The 2013 law (back then, Massachusetts was the first state to pass such a law) required that manufacturers give independent mechanics and vehicle owners the ability to read vehicle computer data via a physical port (usually located near the steering wheel). These days, because of the law, whenever there’s a check engine light illuminated, mechanics and technicians such as those at auto parts stores are able to connect to the port using a handheld code-reading device and accurately diagnose what’s going on.

But technology is changing and, in newer cars, mechanical vehicle data (notably, it’s not personal information) is stored digitally and sent remotely, via the cloud. The 2013 law does not allow vehicle owners to access cloud-based mechanical data, only that which is accessible through the OBD port. A favorable vote on Question 1 would update the previous 2013 law, giving independent repair shops and do-it-yourself mechanics the right to access the digital mechanical data of newer cars — such as, what exactly is causing that loud clunking sound in the engine and why the check engine light is still on — by using a mobile-based application.

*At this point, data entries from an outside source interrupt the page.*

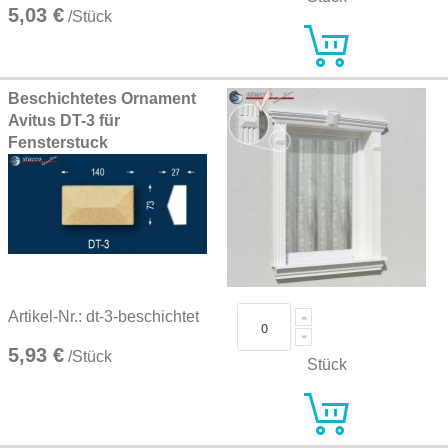
5,03 €
/Stück
Beschichtetes Ornament
Avitus DT-3 für
Fensterstuck
Artikel-Nr.: dt-3-beschichtet
5,93 €
/Stück
Stück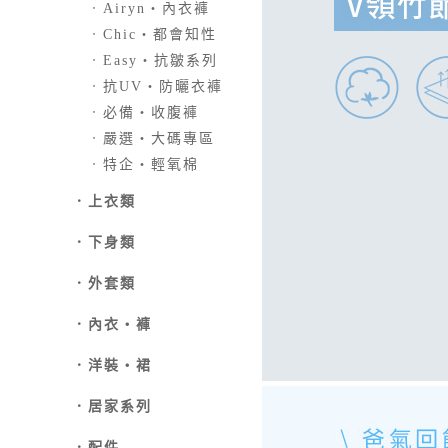
．
Airyn‧內衣褲
．
Chic‧都會知性
．
Easy‧抗皺系列
．
抗UV‧防曬衣褲
．
必備‧收腹褲
．
嚴選‧大碼專區
．
特企‧輕氧棉
．
上衣類
．
下身類
．外套類
．
內衣‧褲
．
洋裝‧裙
．
居家系列
．
配件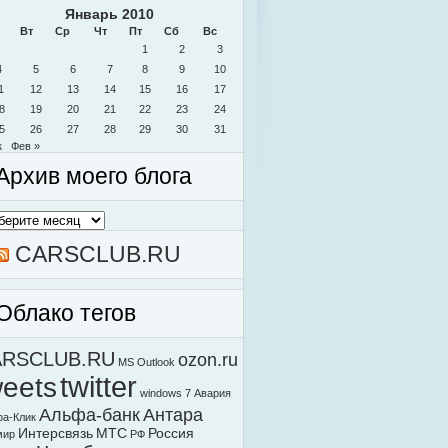
Январь 2010
Вт
Ср
Чт
Пт
Сб
Вс
1
2
3
4
5
6
7
8
9
10
1
12
13
14
15
16
17
8
19
20
21
22
23
24
5
26
27
28
29
30
31
к
Фев »
Архив моего блога
в
о
а
CARSCLUB.RU
Облако тегов
ARSCLUB.RU
ozon.ru
MS Outlook
weets
twitter
windows 7
Авария
Альфа-банк
Антара
а-Клик
Интерсвязь
МТС
Россия
мир
РФ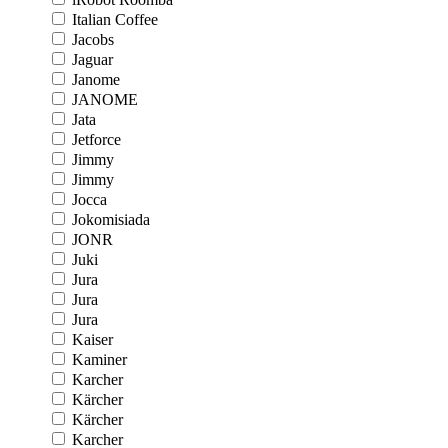
Italian Coffee
Jacobs
Jaguar
Janome
JANOME
Jata
Jetforce
Jimmy
Jimmy
Jocca
Jokomisiada
JONR
Juki
Jura
Jura
Jura
Kaiser
Kaminer
Karcher
Kärcher
Kärcher
Karcher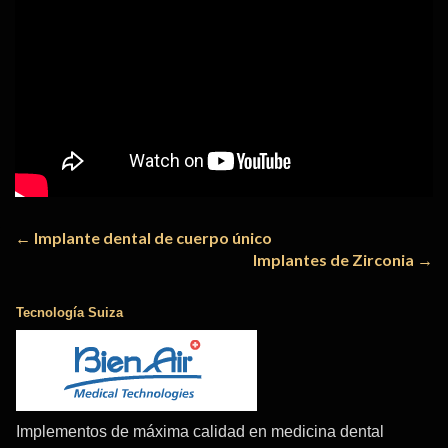
Navegación
←
Implante dental de cuerpo único
Implantes de Zirconia
→
de
entradas
Tecnología Suiza
Implementos de máxima calidad en medicina dental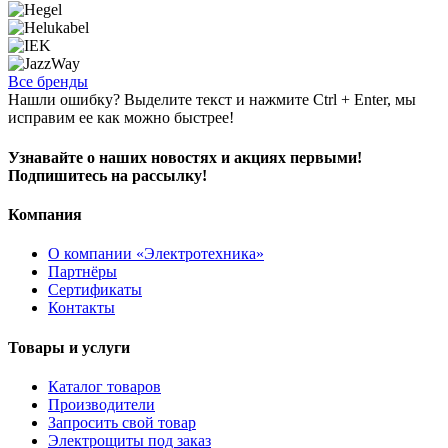
Все бренды
Нашли ошибку? Выделите текст и нажмите Ctrl + Enter, мы
исправим ее как можно быстрее!
Узнавайте о наших новостях и акциях первыми!
Подпишитесь на рассылку!
Компания
О компании «Электротехника»
Партнёры
Сертификаты
Контакты
Товары и услуги
Каталог товаров
Производители
Запросить свой товар
Электрощиты под заказ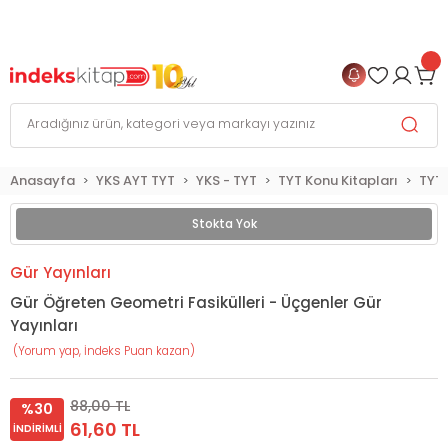
999 TL
ve Üzeri Alışverişlerinizde
KARGO BEDAVA
+
4 TAKSİT FIRSATI
Anasayfa
YKS AYT TYT
YKS - TYT
TYT Konu Kitapları
TYT
Stokta Yok
Gür Yayınları
Gür Öğreten Geometri Fasikülleri - Üçgenler Gür
Yayınları
(Yorum yap, İndeks Puan kazan)
88,00 TL
%30
61,60 TL
İNDIRIMLI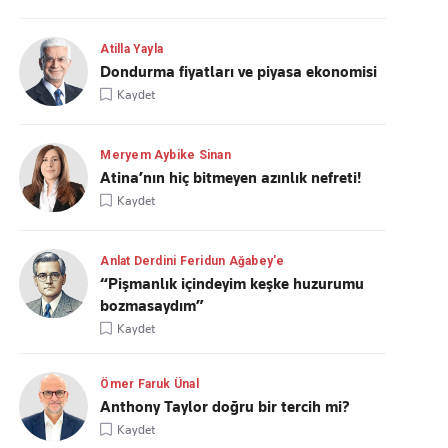
Atilla Yayla
Dondurma fiyatları ve piyasa ekonomisi
Kaydet
Meryem Aybike Sinan
Atina’nın hiç bitmeyen azınlık nefreti!
Kaydet
Anlat Derdini Feridun Ağabey'e
“Pişmanlık içindeyim keşke huzurumu
bozmasaydım”
Kaydet
Ömer Faruk Ünal
Anthony Taylor doğru bir tercih mi?
Kaydet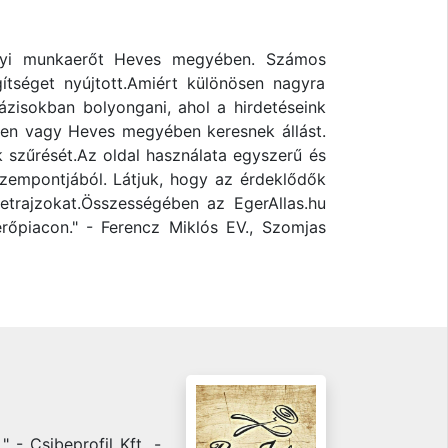
 helyi munkaerőt Heves megyében. Számos
ítséget nyújtott.Amiért különösen nagyra
bázisokban bolyongani, ahol a hirdetéseink
rben vagy Heves megyében keresnek állást.
ek szűrését.Az oldal használata egyszerű és
 szempontjából. Látjuk, hogy az érdeklődők
etrajzokat.Összességében az EgerAllas.hu
őpiacon." - Ferencz Miklós EV., Szomjas
 - Csibeprofil Kft. -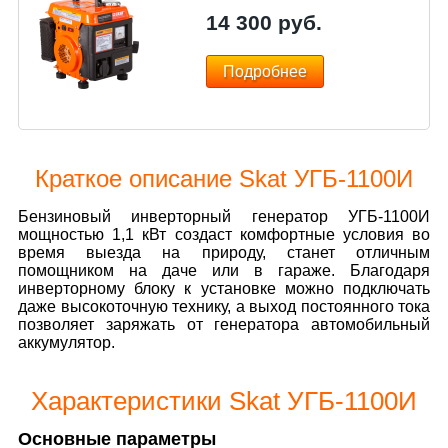
14 300
руб.
Подробнее
Краткое описание Skat УГБ-1100И
Бензиновый инверторный генератор УГБ-1100И
мощностью 1,1 кВт создаст комфортные условия во
время выезда на природу, станет отличным
помощником на даче или в гараже. Благодаря
инверторному блоку к установке можно подключать
даже высокоточную технику, а выход постоянного тока
позволяет заряжать от генератора автомобильный
аккумулятор.
Характеристики Skat УГБ-1100И
Основные параметры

If the question doesn’t pass, as technology continues to evolve, dealerships could box out independent repair shops and at parts stores, creating a monopoly on the car repair industry. Without access to digitally-stored mechanical data, independent repair shops won’t be able to accurately diagnose or repair modern cars. They won’t be able to adapt to tomorrow’s technology.

“It’s certainly going to limit us in the very near future,” said Jeremy Ainsworth, owner of Triton Automotive on High Street in Greenfield. “It’s going to make our lives very difficult.”

From Whately in the south to Northfield in the north, Rowe in the west and Athol in the east, local mechanics are an intrinsic part of every Franklin County and North Quabbin community. Generations of local families have put their trust in reputable shops that, through years of honest labor, have earned a strong customer base. With their business on the line this Nov. 3 election, they deserve our support. Vote “Yes” on question 1.